An example of artificial difficulty often used is M’uru, the second last boss of Sunwell Plateau, the last and most demanding raid dungeon of the Burning Crusade expansion. The boss was infamous for “breaking guilds”, for it’s pure number requirements in terms of required healing and damage output were so high an extremely optimized raid composition was required. A very small percentage of the raiding population ended up killing the boss before the preparation patch of the next expansion.

M’uru forced many guilds to recruit certain classes such as shamans and warlocks en masse to meet the number requirements. Players also had to change their professions – about four fifths of the raid needed the Leatherworking profession so that they were able to use a certain consumable item. Lastly, the amount of gear and consumable farming (potions, foods, magical scrolls…) required was, to say the least, immense.

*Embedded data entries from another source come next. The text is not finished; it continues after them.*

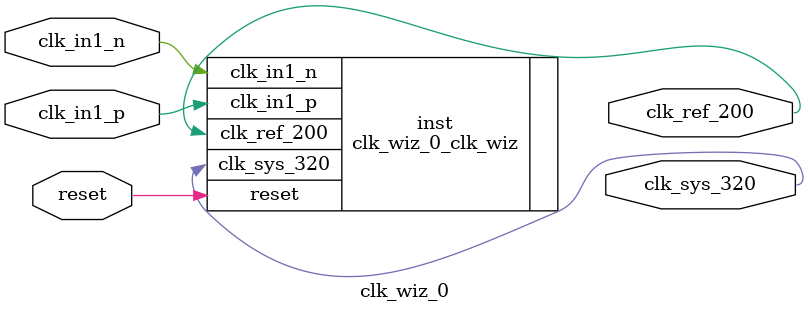
<source format=v>


`timescale 1ps/1ps

(* CORE_GENERATION_INFO = "clk_wiz_0,clk_wiz_v5_4_0_0,{component_name=clk_wiz_0,use_phase_alignment=true,use_min_o_jitter=false,use_max_i_jitter=false,use_dyn_phase_shift=false,use_inclk_switchover=false,use_dyn_reconfig=false,enable_axi=0,feedback_source=FDBK_AUTO,PRIMITIVE=MMCM,num_out_clk=2,clkin1_period=5.000,clkin2_period=10.0,use_power_down=false,use_reset=true,use_locked=false,use_inclk_stopped=false,feedback_type=SINGLE,CLOCK_MGR_TYPE=NA,manual_override=false}" *)

module clk_wiz_0 
 (
  // Clock out ports
  output        clk_sys_320,
  output        clk_ref_200,
  // Status and control signals
  input         reset,
 // Clock in ports
  input         clk_in1_p,
  input         clk_in1_n
 );

  clk_wiz_0_clk_wiz inst
  (
  // Clock out ports  
  .clk_sys_320(clk_sys_320),
  .clk_ref_200(clk_ref_200),
  // Status and control signals               
  .reset(reset), 
 // Clock in ports
  .clk_in1_p(clk_in1_p),
  .clk_in1_n(clk_in1_n)
  );

endmodule

</source>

As said, only a very small percentage of players ever managed to beat M’uru when it was relevant content. However, mechanically speaking the fight isn’t that complex. There are monsters that need to be tanked and killed quickly and there is constant raid-wide damage going on, the amount of which grows as the fight drags on. Its nothing fancy, really – players just need to do what they normally do but in an extremely efficient manner. A single mistake can wipe the raid – be it a tank not picking up a monster fast enough of a damage dealer missing a global cooldown which ends up in the raid not meeting the number requirements.

So M’uru certainly isn’t a complex fight by the number of mechanics, but does that mean it isn’t difficult? Not at all. In fact I would argue it is one of the most difficult boss encounters in the game to date.

The thing is, not all that counts as part of difficulty is what happens inside the raid dungeon itself. You know the hassle of recruitment guilds went through to get the correct class composition to beat M’uru (or the leveling of alts)? That was part of the difficulty and somebody had to do it. The gearing up of the raid, the consumable farming, the whole logistics affair of it was indeed very challenging. Getting 20 players to roll a new profession certainly isn’t easy, let alone getting them online at the same time regularly to practice the encounter.

Boss mechanics the player needs to react to certainly aren’t the only thing that make a boss difficult. Sometimes different skills are required than simple reaction times and the ability to press the right buttons in the correct order – efficient recruitment or organizational skills, or maybe even calculating the optimal ways of dealing damage or healing on an encounter are all challenging deeds, too. All of them are part of encounter difficulty, and they certainly are a very tangible thing.

There is no such thing as artificial difficulty.